Thirty-year-old Harris died on Sept. 4 on State Road 522 in Taos, N.M., when the Chevrolet Equinox she was driving struck a Chevrolet Avalanche from the rear. That contact sent her vehicle into the oncoming lane, where Harris collided head-on with a Jeep 16-year-old Maria Elena Cruz was driving. Both Harris and Cruz died at the scene, while the third driver was uninjured.

According to the Taos News, the Taos County Sheriff's Office retrieved the data recorders from the vehicles and reconstructed the scene, concluding that Harris was driving 102 MPH when she struck the Avalanche from behind and 95 MPH when she struck the Jeep head-on. The crash data showed that Cruz was traveling at a rate of 51 MPH.

The Taos County Sheriff's Office issued a statement on Sept. 19, saying, "Braking was indicated three-tenths of a second before impact."

E! News reports that Harris' official cause of death was blunt force trauma as a result of the crash.

“The information from the data boxes supports our at-scene investigation that two collision events occurred involving the three vehicles and that speed was definitely a contributing factor," Taos County Sheriff Jerry Hogrefe said.

Based on their analysis of the crash site, investigators also offered a preliminary assessment that alcohol played a contributing role in the crash. Hogrefe blamed Harris for the accident in talking to Taos News days afterward, saying, "At this time I will say with most certainty that Miss Cruz was an innocent victim of this senseless crash caused by Ms. Harris."

The now-completed report shows no alcohol was present on Miss Cruz at her time of death.

According to public records, Harris had a DWI in 2017 in which her blood alcohol level exceeded .15, nearly twice the legal limit, resulting in an ignition interlock being installed in her vehicle by court order.

Harris' mother, Betsy Cowan, tells People that alcohol was “something [Harris] struggled with on-and-off over the years." The troubled singer seemed to be trying to put a difficult past behind her when she released her final self-titled EP in March of 2019.

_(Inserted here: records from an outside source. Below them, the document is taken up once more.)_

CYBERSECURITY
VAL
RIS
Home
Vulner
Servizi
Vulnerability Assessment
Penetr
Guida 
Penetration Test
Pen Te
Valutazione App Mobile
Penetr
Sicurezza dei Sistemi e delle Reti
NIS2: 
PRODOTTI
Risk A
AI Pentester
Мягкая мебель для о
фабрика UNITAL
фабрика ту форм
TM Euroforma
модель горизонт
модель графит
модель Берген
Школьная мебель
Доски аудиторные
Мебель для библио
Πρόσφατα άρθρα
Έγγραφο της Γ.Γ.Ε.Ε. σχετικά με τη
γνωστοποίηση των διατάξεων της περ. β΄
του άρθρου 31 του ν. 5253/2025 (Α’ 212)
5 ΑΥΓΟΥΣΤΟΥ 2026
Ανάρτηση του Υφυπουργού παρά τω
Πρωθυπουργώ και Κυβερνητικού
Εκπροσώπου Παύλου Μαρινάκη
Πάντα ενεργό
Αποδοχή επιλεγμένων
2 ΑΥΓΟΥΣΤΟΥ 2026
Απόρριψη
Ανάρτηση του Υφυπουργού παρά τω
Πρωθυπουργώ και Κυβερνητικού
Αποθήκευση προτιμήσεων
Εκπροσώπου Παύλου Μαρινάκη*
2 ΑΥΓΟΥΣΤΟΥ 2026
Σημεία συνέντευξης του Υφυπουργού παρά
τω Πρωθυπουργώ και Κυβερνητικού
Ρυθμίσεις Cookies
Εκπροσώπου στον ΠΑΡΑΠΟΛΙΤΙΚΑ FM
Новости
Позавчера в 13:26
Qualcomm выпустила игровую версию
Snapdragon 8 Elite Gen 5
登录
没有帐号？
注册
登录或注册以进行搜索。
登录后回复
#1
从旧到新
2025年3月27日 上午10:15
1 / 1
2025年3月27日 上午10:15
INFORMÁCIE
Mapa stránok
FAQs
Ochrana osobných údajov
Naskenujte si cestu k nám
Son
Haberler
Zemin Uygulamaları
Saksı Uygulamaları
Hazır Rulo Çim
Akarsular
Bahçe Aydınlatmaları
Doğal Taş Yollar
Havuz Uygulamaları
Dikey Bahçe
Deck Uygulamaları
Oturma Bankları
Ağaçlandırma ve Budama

“My twenties weren’t a walk in the park, a lot of that admittedly self-inflicted, but I grew a lot,” she said in a press release. “This project feels like the close of a real painful chapter and a welcome to whatever is next.”

Harris was a single mother who left behind a 6-year-old daughter named Corbie. One song on her final project, "Twenty Years From Now," addresses her daughter directly in the hope that she'll one day understand and forgive her mother for her decisions and mistakes.

"You deserve nothing less than happiness / And so do I / Twenty years from now / My prayer is that somehow / You’ll forgive all my mistakes and be proud of the choice I made / God I hope I’m still around / Twenty years from now," Harris sang in the eerie song.

Corbie performed "Twenty Years From Now" with Texas-based country and rock singer Bonnie Bishop at Harris' memorial service on Sept. 11.